Four Important Things
1. OPRO Framework
The paper introduces the Optimization by PROmpting (OPRO) framework to make use of LLMs as optimizers.
This works as follows. The user first comes up with a meta-prompt, which defines the problem of optimizing for the prompt that we actually care about.
The example below shows a meta-prompt for optimizing for a CoT-style prompt:
I have some texts along with their corresponding scores. The texts are arranged in ascending order
based on their scores, where higher scores indicate better quality.
text:
Let’s figure it out!
score:
61
text:
Let’s solve the problem.
score:
63
(. . . more instructions and scores . . . )
The following exemplars show how to apply your text: you replace <INS> in each input with your
text, then read the input and give an output. We say your output is wrong if your output is different
from the given output, and we say your output is correct if they are the same.
input:
Q: Alannah, Beatrix, and Queen are preparing for the new school year and have been given books
by their parents. Alannah has 20 more books than Beatrix. Queen has 1/5 times more books than
Alannah. If Beatrix has 30 books, how many books do the three have together?
A: <INS>
output:
140
(. . . more exemplars . . . )
Write your new text that is different from the old ones and has a score as high as possible. Write the
text in square brackets.
Once the LLM produces a new solution, it can then be evaluated, and the solution-score pairs added back into the meta-prompt, allowing the next iteration to learn from previous trajectories.
This loop of optimization continues until the LLM plateaus in the scores of the proposed solutions, or the number of optimization steps is reached.
Overall, the OPRO optimization loop looks like this:
In practice, they sort the past solution-score pairs in ascending order in the meta-prompt so it can perform in-context learning to improve future trajectories. This is probably due to the well-known recency bias in ICL, where it has a higher probability of outputting things similar to the last few demonstrations.
2. Optimization Challenges
There can be optimization instability and high variance at the start when solutions are generally low-quality. They mitigated this by generating multiple solutions per step, which increases the probability of getting at least one decent solution.
They also noted how temperature can be used to manage the exploration-exploitation trade-off: using low temperatures for exploitation, and higher temperatures for exploration.
3. Applications to Classical Optimization
They applied OPRO to the classical optimization problems of regression and traveling salesman problem (TSP).

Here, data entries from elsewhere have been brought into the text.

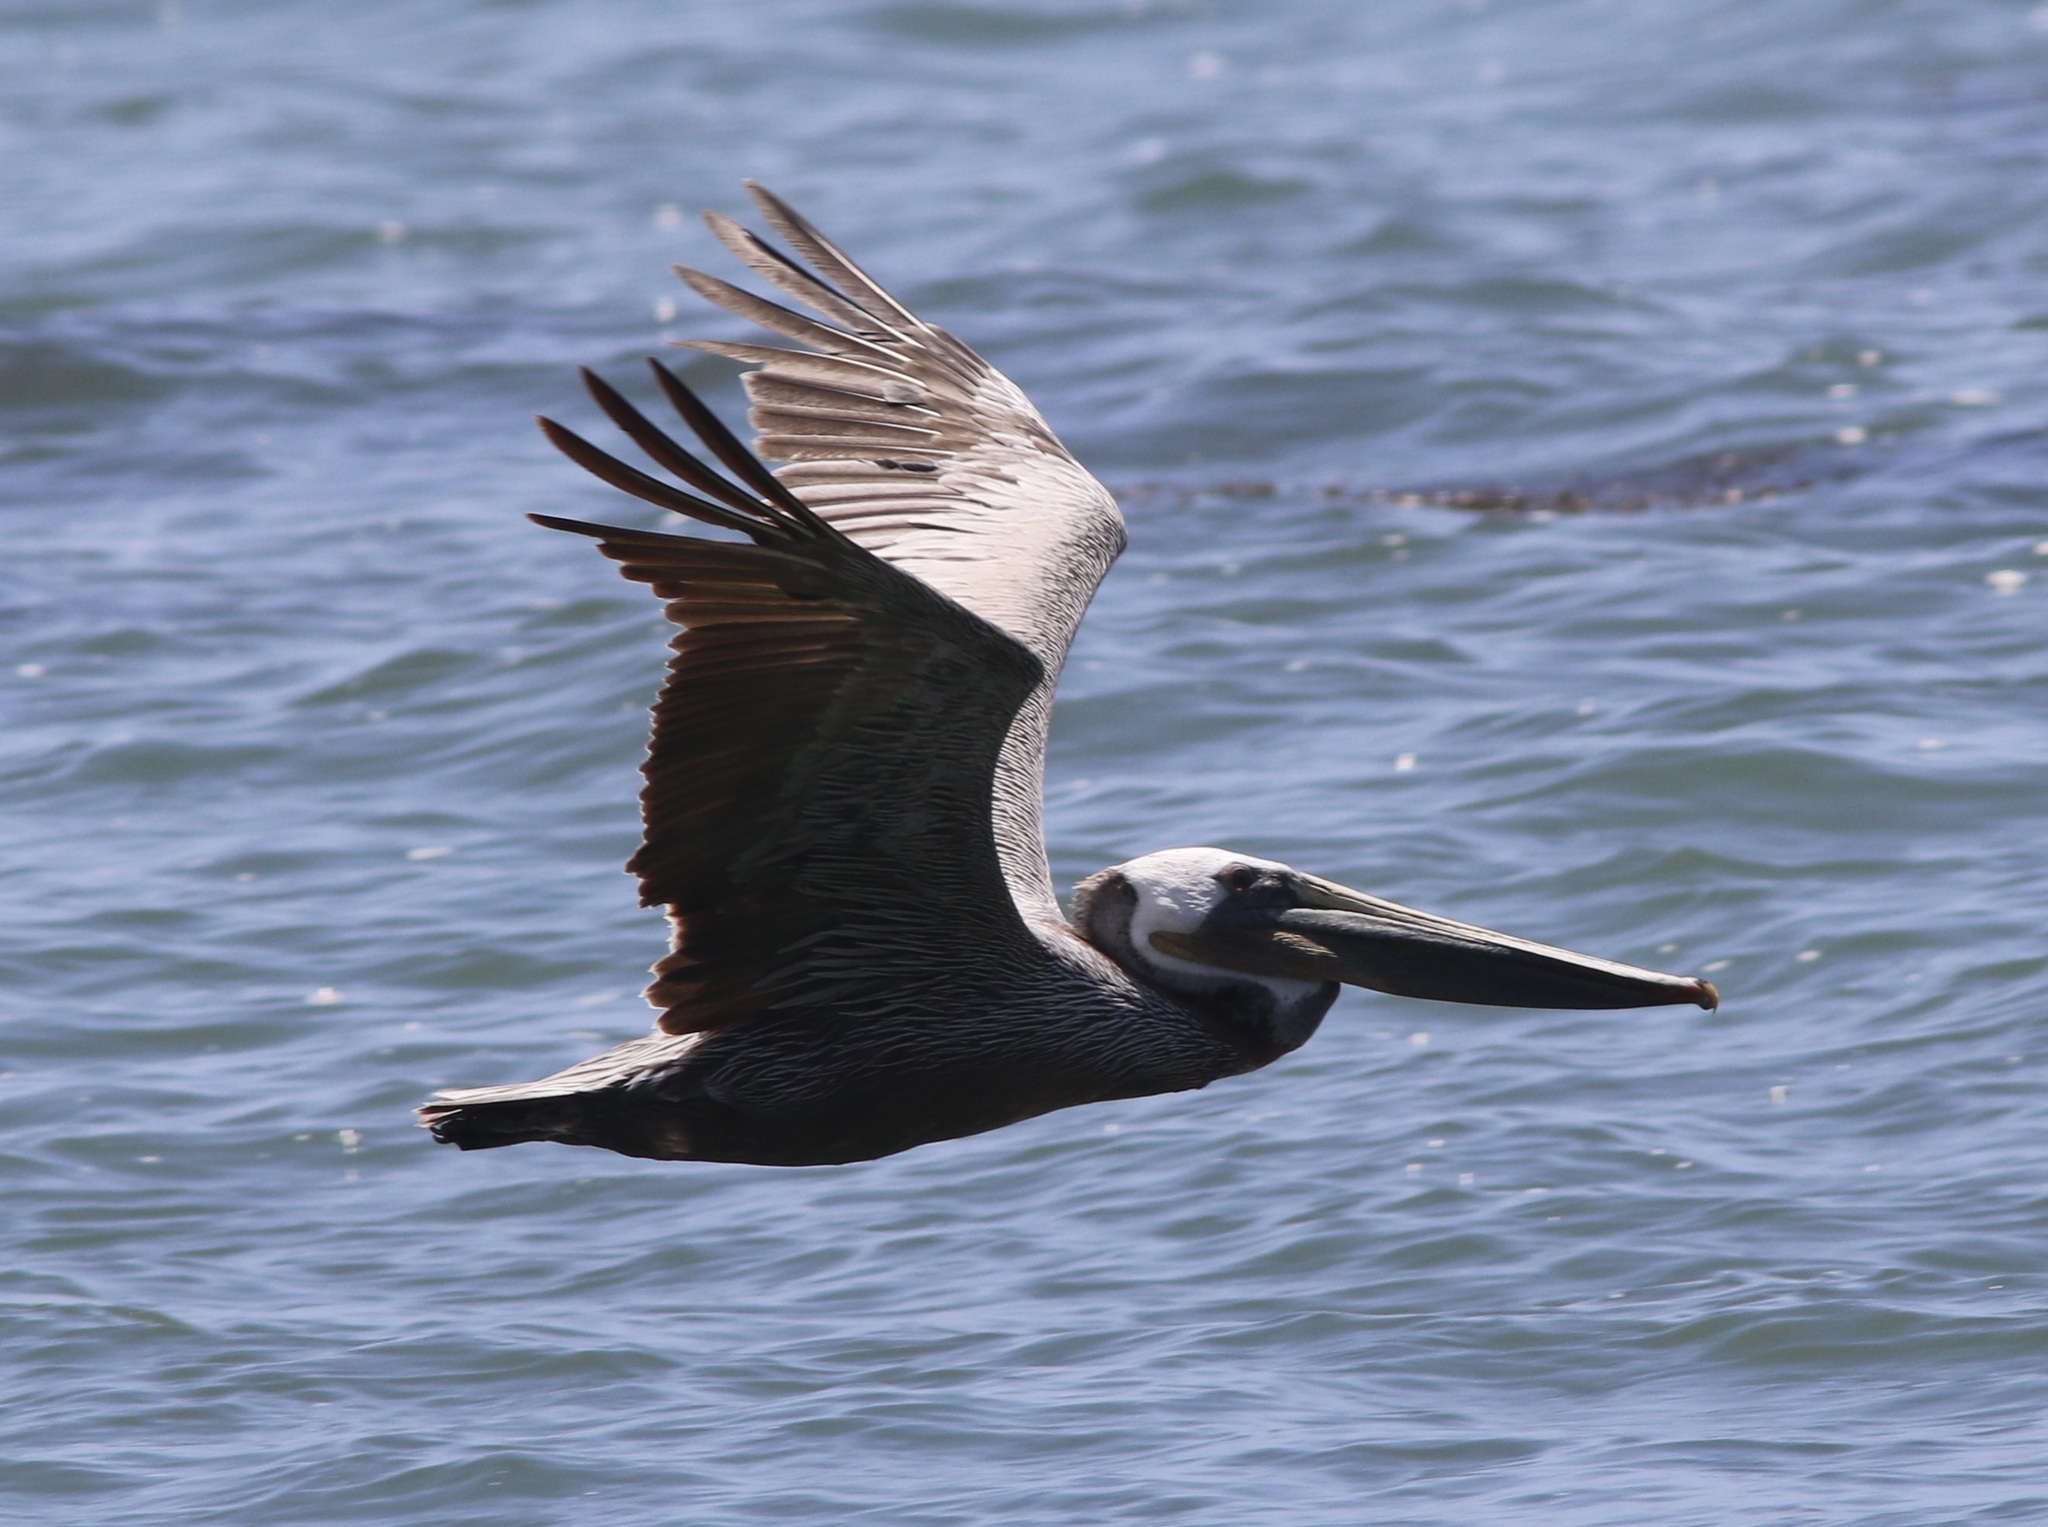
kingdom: Animalia
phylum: Chordata
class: Aves
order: Pelecaniformes
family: Pelecanidae
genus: Pelecanus
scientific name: Pelecanus occidentalis
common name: Brown pelican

For regression, the difficulty is varied by controlling how far the initial proposed weight and bias coefficients are from the true values, and we note the unsurprising trend that starting from a poorer initialization resulted in more steps for convergence.
In TSP, the difficulty is varied by increasing the number of stops \(n\), and the LLM fails to find the optimal solution for \(n > 10\).
4. Prompt Optimization
The authors ran OPRO to optimize for prompts on GSM8K, and found that the top performing ones were different but semantically similar to the popular “Let’s think step-by-step” 0-shot CoT prompt:
They also found that their optimized prompts outperforms “Let’s think step-by-step” on the Big Bench Hard (BBH) dataset:
Most Glaring Deficiency
The paper addressed many questions I had about its design choices in its ablation section, such as ordering of the previous solution-score pairs and comparisons with evolutionary techniques.
One idea I had that was not addressed was the use of an “exploration-exploitation scheduler” to anneal down the temperature as better candidate solutions were found. Instead, a fixed temperature of 1.0 was used for their experiments. This is similar to how \(\epsilon\) is decreased over time in \(\epsilon\)-greedy RL algorithms to encourage initial exploration, and then eventually preferring exploitation.
Conclusions for Future Work
This paper provides a simple and practical method of optimizing prompts for LLM practitioners. I believe the general framework will be very impactful for years to come due to the universality of the approach.